Wednesday, February 6, 2002

Front Page Feature


'Our Daughter should have lived'

Tindal Centre criticised after tragic death and vows to change systems.

Group warns of rise in suicide attempts

The parents of a woman who hanged herself at an Aylesbury hospital say her death could have been avoided if she had received better care.

Chris and Helen Reynolds say the Tindal Centre let down their daughter when she needed its help most.

The mental health charity Mind and an Aylesbury support group said policies in dealing with patients needed to be investigated.

The Chief executive of Bucks Mental Health Trust said yesterday (Tuesday) a review had been carried out and improvements had been made.

Miss Reynolds, of Chiltern Street, Aylesbury, was found hanged from her shoelaces in a toilet at the hospital on her 35th birthday, on April 14 last year.

At Miss Reynolds' inquest on Monday, Bucks County Coroner Richard Hulett criticised the centre's care and recorded an open verdict contributed to by neglect.

He said Miss Reynolds' death had been contributed to by failing to pick up on her deteriorating condition and her increasing problems.

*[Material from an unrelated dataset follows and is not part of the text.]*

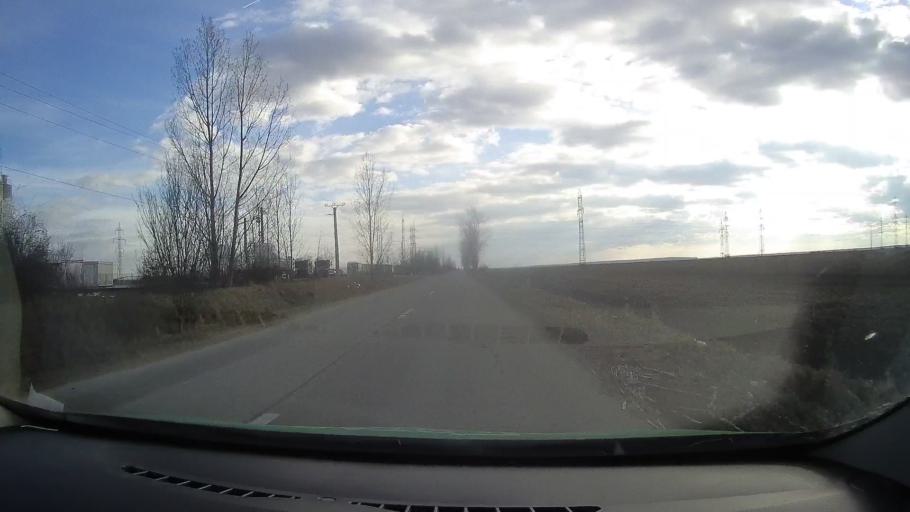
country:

He added: "There is sufficient evidence here to say that the system is not working and it has failed."

It had been revealed during the inquest that Miss Reynolds was given the shoelaces with which she hanged herself by nursing staff just over an hour before her death. Just two days earlier she had been found by staff making an attempt on her life with the same pair of laces.

After the hearing, in a joint statement, Mr and Mrs Reynolds, of Buckingham Road, Tring, said: "While Belinda often spoke of suicide when she was a patient, there was strong evidence that she had planned to be found before serious harm had been done, but sadly she was not.

"Belinda's tragic death, which we are sure could have been avoided with better care, is a devastating blow to the family.

"It is about time that the NHS woke up to the fact that providing inadequate or inappropriate treatment can make psychiatric patients worse. Belinda was let down when she most needed help."

They added: "Belinda was a useful working member of society. When her health first broke down she worked voluntarily for the community and charities until she was well enough to return to work again, then continued to work in her free time."

She was involved with several Aylesbury Vale dog charities, and was besotted with her two pets, Franci, a cross breed, and Kayleigh, a Labrador cross.

Chief executive of mental health charity Mind, Richard Brook, said lessons needed to be learned from Miss Reynolds' death.

He said: "This case raises serious questions about the adequacy of risk assessment procedures in psychiatric hospitals and highlights the need for significant progress to be made in reducing inpatient suicides."

Celia Evershead, secretary of Phoenix, an Aylesbury support group for people with mental health problems, agreed.

She said: "While not blaming an individual for the sad death of Belinda, we are pleased we have the chance for Bucks Mental Health Trust to look once again at its policies and procedures for looking at people with severe mental health problems.

"There have been several suicides and attempted suicides in the Tindal Centre over the past four years and this is something that urgently needs to be addressed."

Bucks Mental Health Trust Chief Executive Keith Nieland said the Reynolds family had been invited to make a formal complaint.

"We will do all we can to resolve any issues, with an independently-lead review, subject to the family's agreement."

The trust had already carried out its own review, and improvements had already been made in terms of patient records, the monitoring of crisis admissions, and the reporting of discharges from the unit.

[Plus picture of Belinda with Kayleagh and of the Tindal Centre.]

[Note - we never used the headline quote - although we agree with it.]